The study showed that in addition to a 14% prevalence
rate of psychiatric disorder with impairment, 64% of
children presented at least one psychosocial problem,
23% needed assistance with multiple psychosocial problems
and 10% of families required urgent interventions for
severe emotional disturbance.
It
is generally acknowledged that early intervention with
children and adolescents at risk is a prerequisite
for mental health in adults. However, children and
adolescents tend to be marginalised, and their distress
is often not identified. In a marginalised environment
such as Khayelitsha, Mental Health is not well understood,
and very little exists in terms of intervention, specifically
for children, through local clinics.

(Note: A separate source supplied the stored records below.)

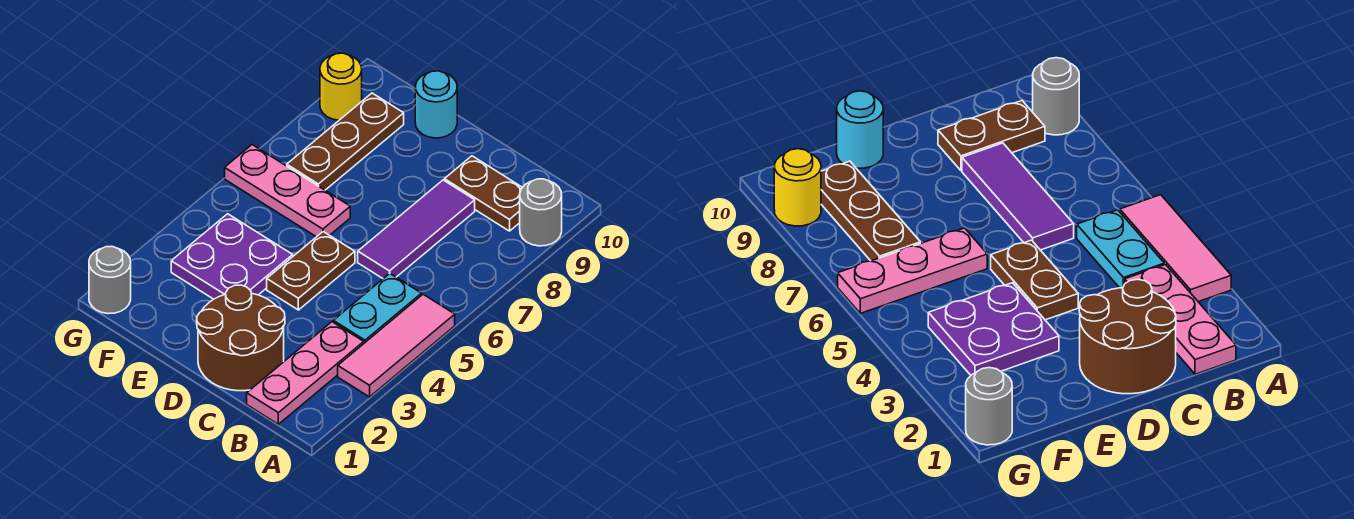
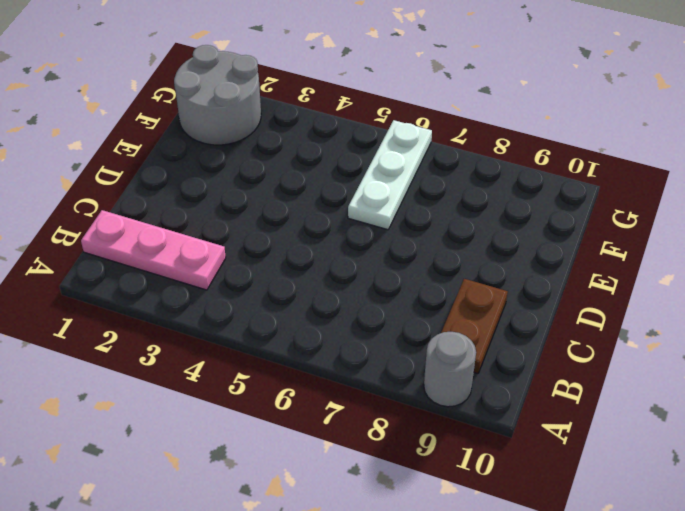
white plate E6:G6 level 1 -> pink plate E6:G6 level 1
grey round brick F1:G2 level 1 -> grey round brick G1 level 1
none -> pink tile A3:A5 level 1
none -> cyan plate B4:B5 level 1
none -> brown round brick C1:D2 level 1

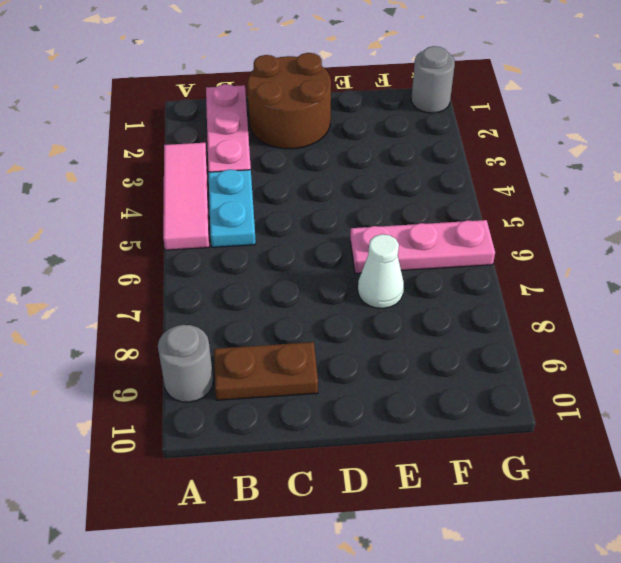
white cone E7 level 1 -> none
none -> purple tile C6:C8 level 1
none -> brown plate D4:D5 level 1
none -> purple plate E3:F4 level 1

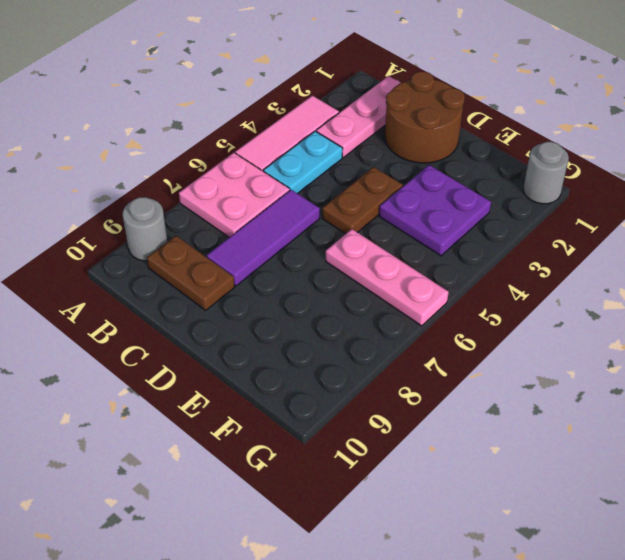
pink plate A6:B7 level 1 -> none
none -> cyan round brick E10 level 1
none -> brown plate F7:F9 level 1
none -> yellow round brick G9 level 1

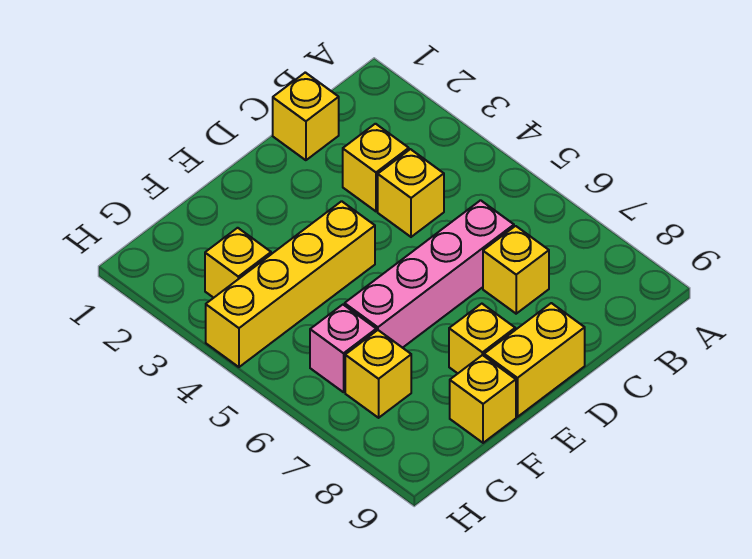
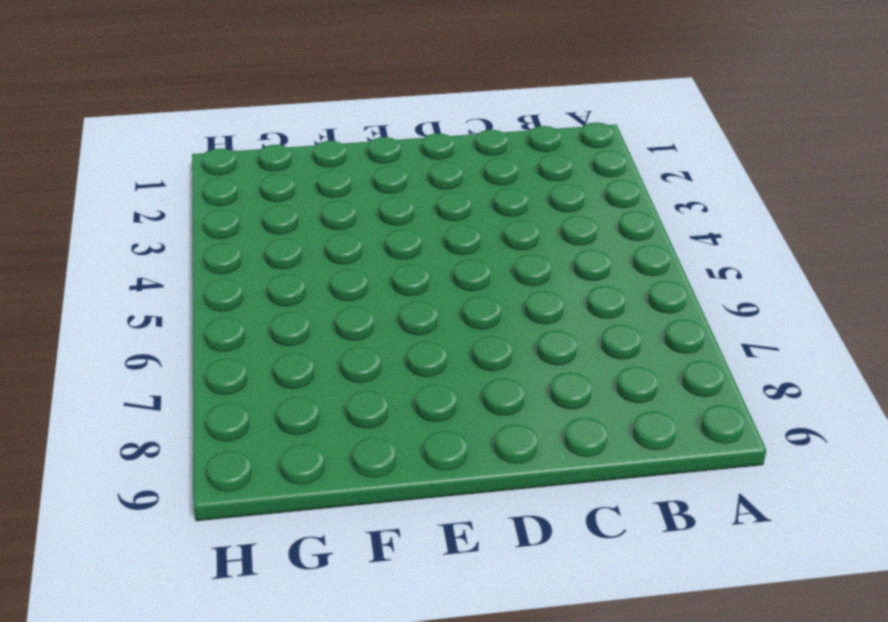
none -> yellow brick C1 level 1
none -> yellow brick C3 level 1
none -> yellow brick C4 level 1

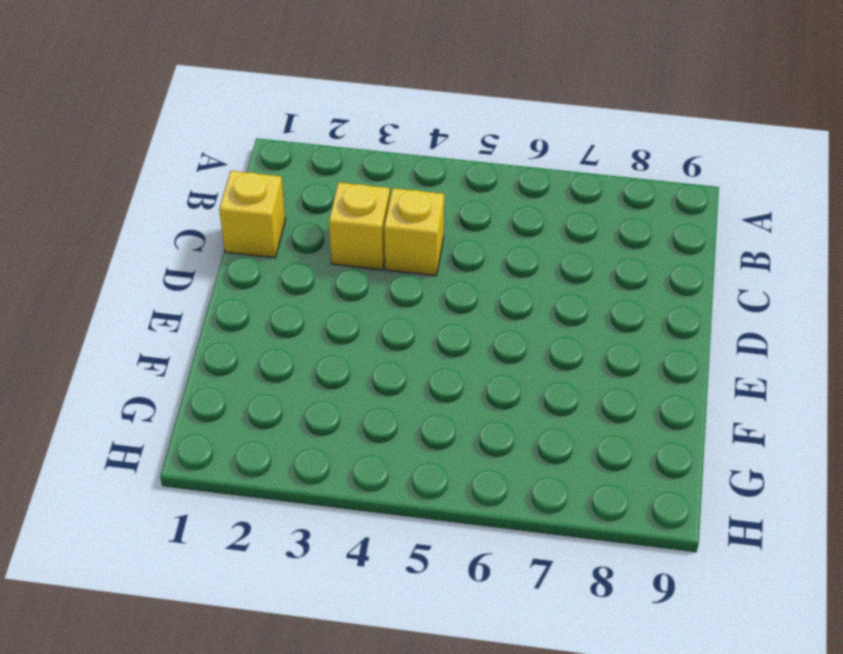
none -> pink brick C6:F6 level 1
none -> yellow brick C7 level 1
none -> yellow brick D9:E9 level 1

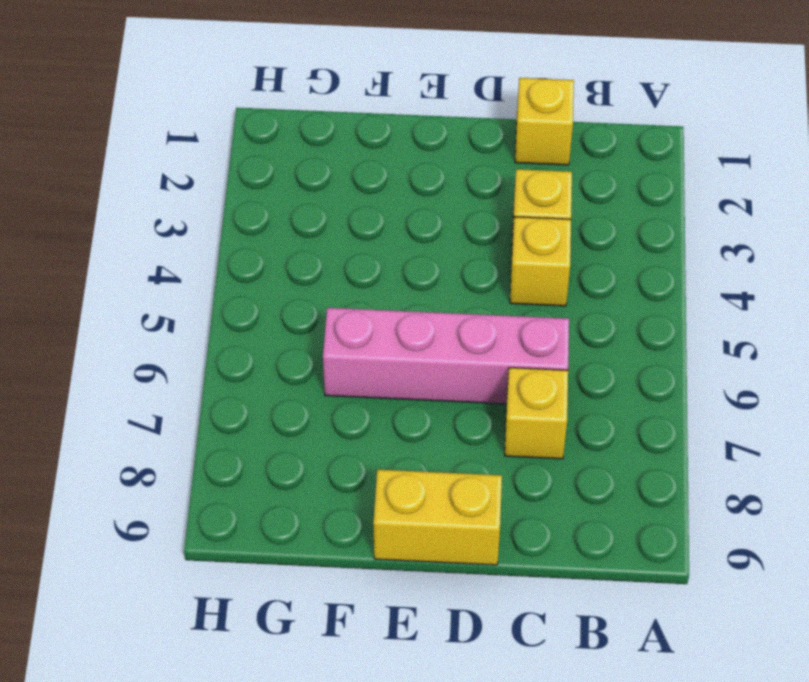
none -> yellow brick E4:H4 level 1
none -> yellow brick E8 level 1
none -> yellow brick F9 level 1

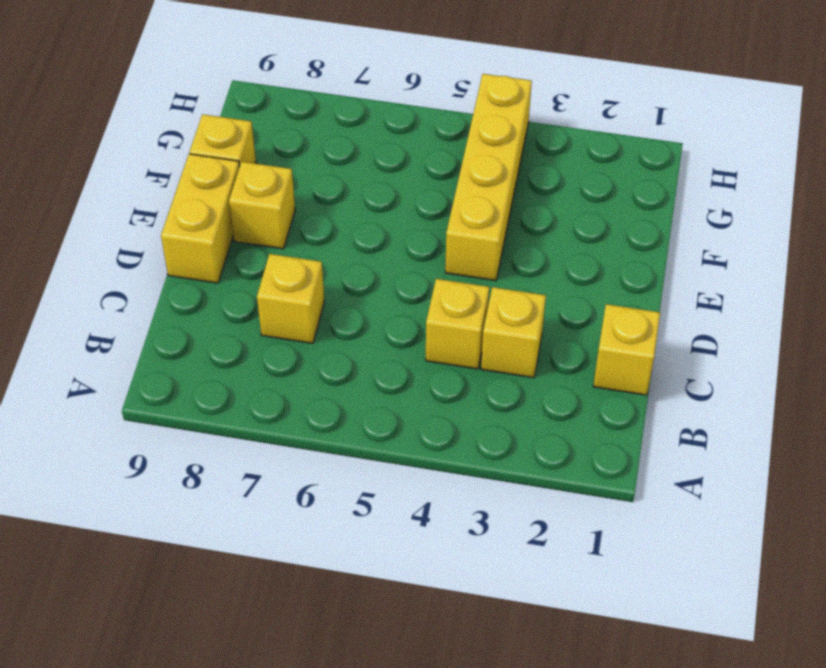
none -> pink brick C6:F6 level 1
none -> yellow brick G3 level 1
none -> pink brick G6 level 1

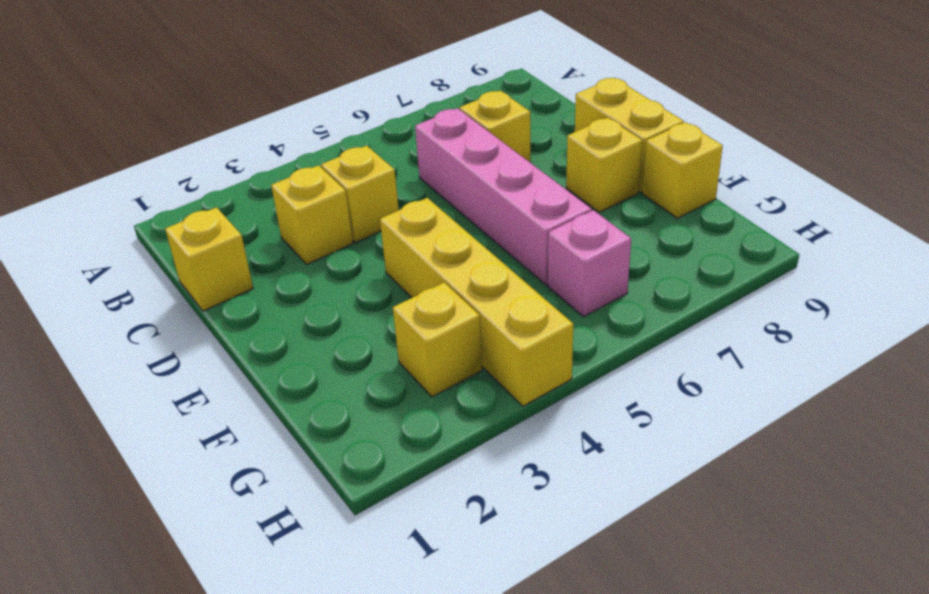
none -> yellow brick G7 level 1

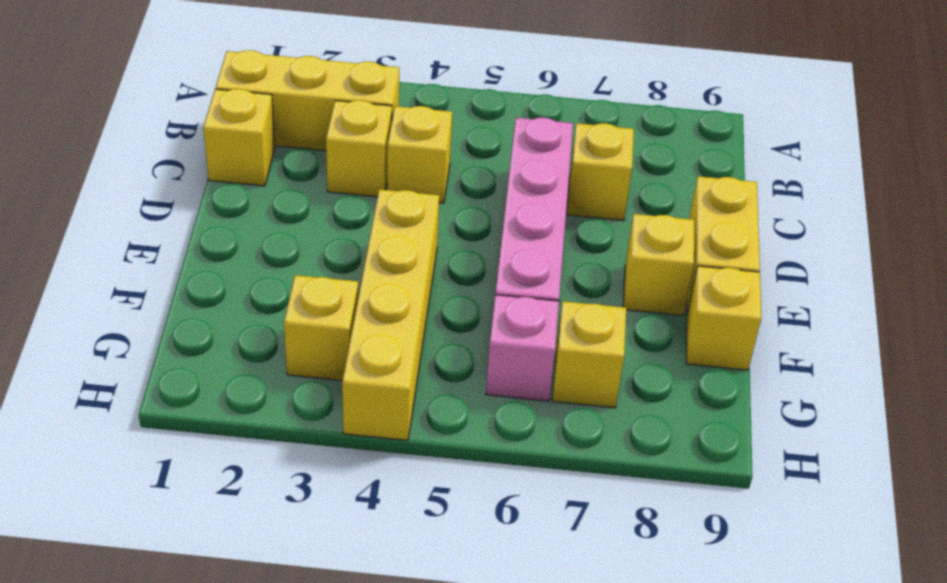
yellow brick B1:B3 level 1 -> none

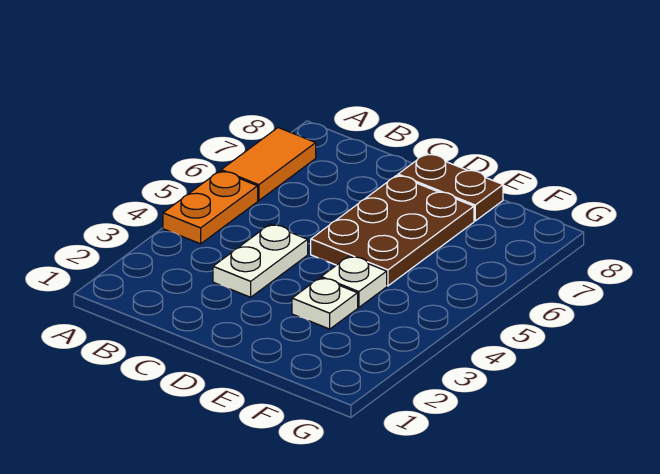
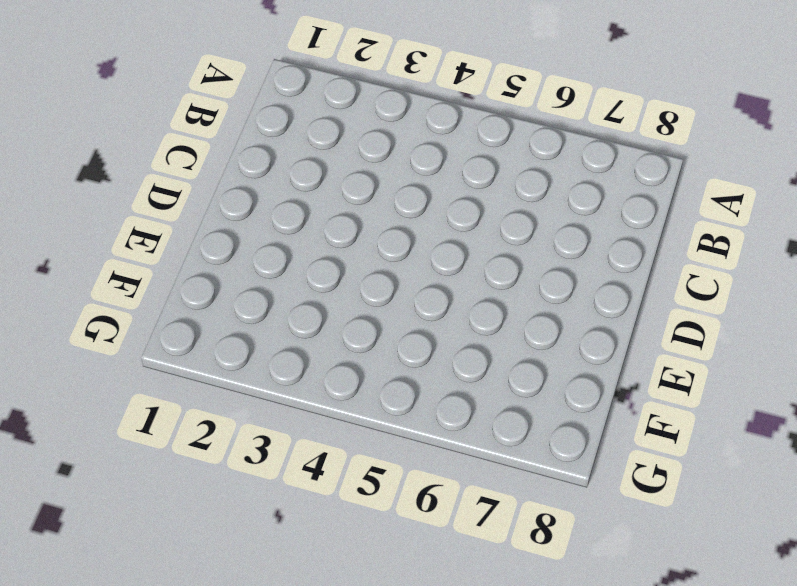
none -> orange plate A4:A5 level 1
none -> orange tile A6:A7 level 1

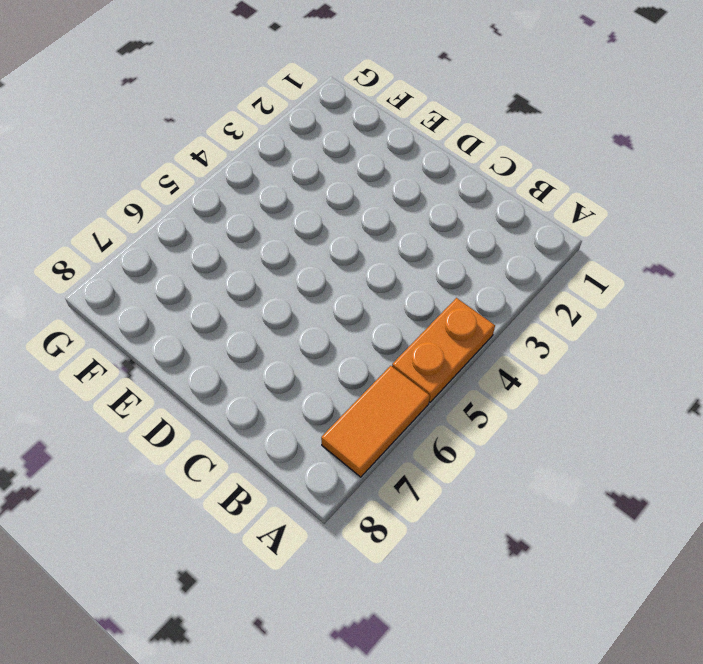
none -> white plate C3:C4 level 1
none -> brown plate D5:E7 level 1

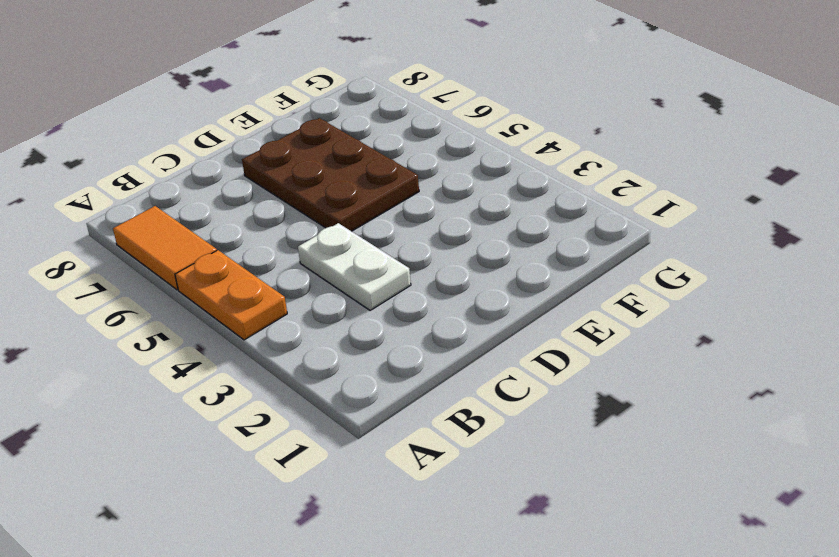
none -> brown plate D8:E8 level 1
none -> white plate E3 level 1

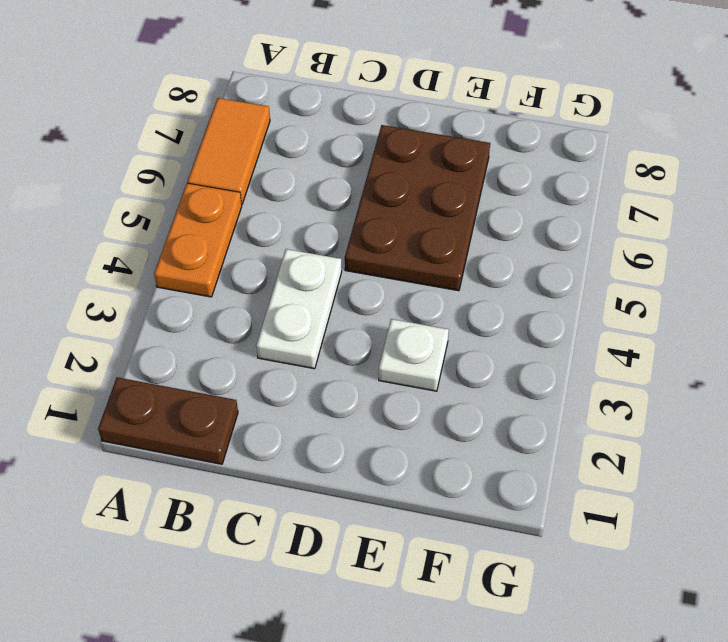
brown plate A1:B1 level 1 -> brown plate D8:E8 level 1
none -> white plate E4 level 1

Parents often
do not have the time or the means to take their children
to the nearest child facility centre, which is at The
Child and Family Unit, at Red Cross Children’s
Hospital in Claremont, Cape Town. Most parents simply
do not have the money to pay for a minibus taxi or
train fare to reach other services lying outside of
Khayelitsha.
Empilweni
is the only project in Khayelitsha
with specialised services for children
Services and facilities for mental health
care for children are scarce in the extreme. Khayelitsha
contains three day-hospitals (only one can accommodate
patients overnight), a number of specialized community
health clinics (such as maternity and child health), and
two community psychiatric clinics which provide assessment,
medication and hospitalisation as required. There are
neither psychiatric hospitals nor any therapeutic services
whatsoever aside from those offered by traditional healers
and Empilweni in the Khayelitsha community. Even in greater
Cape Town, most services are inaccessible to Xhosa-speaking
children as few professionals are competent in this language,
which is the predominant tongue of Khayelitsha. Moreover,
there is a scarcity of translators and carrying out therapy
through a translator can be awkward and counter-productive.
The children who are hospitalised often find themselves
in frightening situations where they only occasionally
have contact with someone with whom they can communicate.
Empilweni
is providing an essential ongoing service for children
who would otherwise fall through the cracks of crisis
intervention facilities and basic health care organisations.
Empilweni offers longer-term intervention through its
specialised counselling and group therapy programmes.
In these ways Empilweni works closely with the local
government’s Department of Social
Services as well as with other NGOs including: Child
Welfare, Child Line. Wola Nani, Nonceba Counselling
Centre, Ilitha Labantu, Simamalene, RAPCAN. Various
Primary and High Schools in the Khayelitsha area refer
specific children identified as being at-risk to Empilweni.
Clinical support for Empilweni is provided by two
psychologists from the Child and Family Unit at Red
Cross Children’s Hospital,
and two psychiatrists at Lentegeur Hospital.